Arkansas Attorney General Leslie Rutledge's trip to Texas border cost $4000 – Arkansas Online

Documents show expenses for Arkansas Attorney General Leslie Rutledge’s trip to the Texas border in January totaled more than $4,000, which included food, gas, hotels and reimbursements.
Rutledge told reporters earlier this month that she was joined by 12 other attorneys general for a tour of the U.S. and Mexico border and for a briefing by the Texas Department of Public Safety and other government officials, including Texas Gov. Greg Abbott, a fellow Republican.
Rutledge implored President Joe Biden’s administration earlier this month to send assistance to the southern border to address illegal immigration and drug trafficking after making the trip in January.
Documents obtained in response to an Arkansas Freedom of Information request by the Arkansas Democrat-Gazette show the cost of the trip was $4,068.89.
Amanda Priest, a spokesperson for the attorney general’s office, said one page of the documents was for reimbursement costs and another was for expenses paid for by using the office’s credit card.
Documents show that $338.11 was spent on gas getting to McAllen, Texas, and back. Gas prices were around $3 per gallon at the time of the trip.
Reimbursement documents for staff meals, a two-day hotel stay for spokesperson Stephanie Sharp at an Embassy Suites in McAllen, and an Uber ride totaled $845.20.
Receipts showed that most of the meals were from McDonald’s, a bistro at the Houston Marriott and a Prime Steak and Seafood restaurant in McAllen.
Rutledge also had a two-night stay at an Embassy Suites that cost $607.20. Documents show the daily cost was $315.10 on Jan. 26 and $292.10 on Jan. 27.
The remaining expenses are hotel stays for what appear to be members of Rutledge’s staff. Hotel stops included Sugarland, Texas McAllen, Texas; and Houston. Names on the documents include Jeremiah Terrell, Robert Keefer, Jerry Keefer and Sharp.
Rutledge also attended a rally in Houston by former President Donald Trump during the trip. Documents indicate several staff members stayed in Houston for a couple of days, but no expense report for Rutledge’s stay was included among documents released to the Democrat-Gazette.
Rutledge told reporters earlier this month she attended the rally on personal time alongside attorneys general from South Dakota, Texas, Indiana and Missouri.

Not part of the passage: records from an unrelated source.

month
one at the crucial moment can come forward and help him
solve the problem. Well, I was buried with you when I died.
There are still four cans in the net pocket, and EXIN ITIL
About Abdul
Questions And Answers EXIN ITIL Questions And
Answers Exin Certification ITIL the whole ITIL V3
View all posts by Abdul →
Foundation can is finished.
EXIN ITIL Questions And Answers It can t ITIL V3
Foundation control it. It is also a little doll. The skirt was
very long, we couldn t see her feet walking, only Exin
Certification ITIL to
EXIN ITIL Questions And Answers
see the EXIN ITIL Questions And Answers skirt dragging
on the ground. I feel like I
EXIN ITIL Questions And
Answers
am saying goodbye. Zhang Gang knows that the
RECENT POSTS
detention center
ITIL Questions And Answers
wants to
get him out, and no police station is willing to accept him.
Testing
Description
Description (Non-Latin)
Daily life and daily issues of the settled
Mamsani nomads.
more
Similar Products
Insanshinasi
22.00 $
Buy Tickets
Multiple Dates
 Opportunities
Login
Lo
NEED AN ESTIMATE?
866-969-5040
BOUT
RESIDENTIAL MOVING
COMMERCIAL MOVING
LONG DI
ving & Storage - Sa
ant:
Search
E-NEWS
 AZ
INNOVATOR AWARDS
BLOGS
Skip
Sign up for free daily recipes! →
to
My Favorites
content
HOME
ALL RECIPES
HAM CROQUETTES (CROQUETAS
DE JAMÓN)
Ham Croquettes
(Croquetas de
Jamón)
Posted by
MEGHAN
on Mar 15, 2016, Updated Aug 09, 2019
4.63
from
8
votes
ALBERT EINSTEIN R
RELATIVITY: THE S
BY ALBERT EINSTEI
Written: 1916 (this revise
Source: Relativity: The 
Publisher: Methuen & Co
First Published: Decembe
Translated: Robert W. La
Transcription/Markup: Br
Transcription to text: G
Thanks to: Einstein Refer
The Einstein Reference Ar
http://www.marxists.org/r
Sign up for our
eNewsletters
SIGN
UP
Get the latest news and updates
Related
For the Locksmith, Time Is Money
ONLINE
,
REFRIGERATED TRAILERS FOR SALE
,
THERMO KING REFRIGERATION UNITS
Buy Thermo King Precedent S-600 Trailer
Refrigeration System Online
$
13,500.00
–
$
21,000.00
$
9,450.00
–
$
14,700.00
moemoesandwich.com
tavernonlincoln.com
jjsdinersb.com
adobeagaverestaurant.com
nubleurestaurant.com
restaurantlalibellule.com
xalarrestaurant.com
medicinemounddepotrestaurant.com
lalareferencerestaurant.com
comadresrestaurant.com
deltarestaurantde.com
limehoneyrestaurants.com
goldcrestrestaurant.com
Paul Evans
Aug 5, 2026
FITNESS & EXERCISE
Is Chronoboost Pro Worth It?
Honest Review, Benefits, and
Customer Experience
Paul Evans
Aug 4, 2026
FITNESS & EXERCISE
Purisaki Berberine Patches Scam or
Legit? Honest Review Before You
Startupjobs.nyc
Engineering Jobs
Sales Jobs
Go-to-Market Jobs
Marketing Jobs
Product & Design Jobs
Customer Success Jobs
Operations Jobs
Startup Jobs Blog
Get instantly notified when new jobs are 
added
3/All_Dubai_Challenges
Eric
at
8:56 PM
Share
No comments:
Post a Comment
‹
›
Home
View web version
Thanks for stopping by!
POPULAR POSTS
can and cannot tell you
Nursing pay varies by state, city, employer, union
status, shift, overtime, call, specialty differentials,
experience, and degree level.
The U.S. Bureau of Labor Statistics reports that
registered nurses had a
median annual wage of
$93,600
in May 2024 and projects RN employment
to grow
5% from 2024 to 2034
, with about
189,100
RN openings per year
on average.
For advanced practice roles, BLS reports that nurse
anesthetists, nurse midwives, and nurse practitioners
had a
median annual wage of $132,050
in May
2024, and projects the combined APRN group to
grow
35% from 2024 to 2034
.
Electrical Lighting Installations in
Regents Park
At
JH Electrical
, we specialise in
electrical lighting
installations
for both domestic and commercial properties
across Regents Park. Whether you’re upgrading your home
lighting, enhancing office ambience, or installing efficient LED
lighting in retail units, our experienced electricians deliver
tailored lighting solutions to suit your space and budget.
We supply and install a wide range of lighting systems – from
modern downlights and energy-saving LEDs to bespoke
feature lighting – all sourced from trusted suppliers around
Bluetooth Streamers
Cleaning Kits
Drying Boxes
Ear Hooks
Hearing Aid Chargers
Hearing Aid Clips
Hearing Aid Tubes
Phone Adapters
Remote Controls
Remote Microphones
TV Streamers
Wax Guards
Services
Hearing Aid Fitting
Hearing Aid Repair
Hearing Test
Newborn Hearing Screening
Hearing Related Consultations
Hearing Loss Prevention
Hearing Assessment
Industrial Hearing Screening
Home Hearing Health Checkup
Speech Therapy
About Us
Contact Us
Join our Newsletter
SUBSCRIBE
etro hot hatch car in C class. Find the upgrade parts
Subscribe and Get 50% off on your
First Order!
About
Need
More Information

Documents didn’t specify whether staff members were paid for attending the rally or whether they went at all.
Rutledge told reporters previously that some of things she learned from the trip were important for Arkansas.
“It’s only 600 miles from the state border of Arkansas,” said Rutledge, who has announced her intentions to run this year for lieutenant governor. “It was less than a day’s drive to get to McAllen, Texas, for our team.”
Rutledge said every day in Arkansas law enforcement members make stops that involve illegal drugs such as fentanyl, opioids and methamphetamine. Rutledge said the drugs are tied to cartels that smuggle illicit drugs across the border into the United States.
The attorney general said human trafficking is also a growing problem along the border.
“The cartels profit $100 million every single week from the trafficking of human beings,” Rutledge said.
“Every state in America is a border state, because every state is impacted by the fentanyl and human trafficking funneled through the southern border of the United States by these cartels.”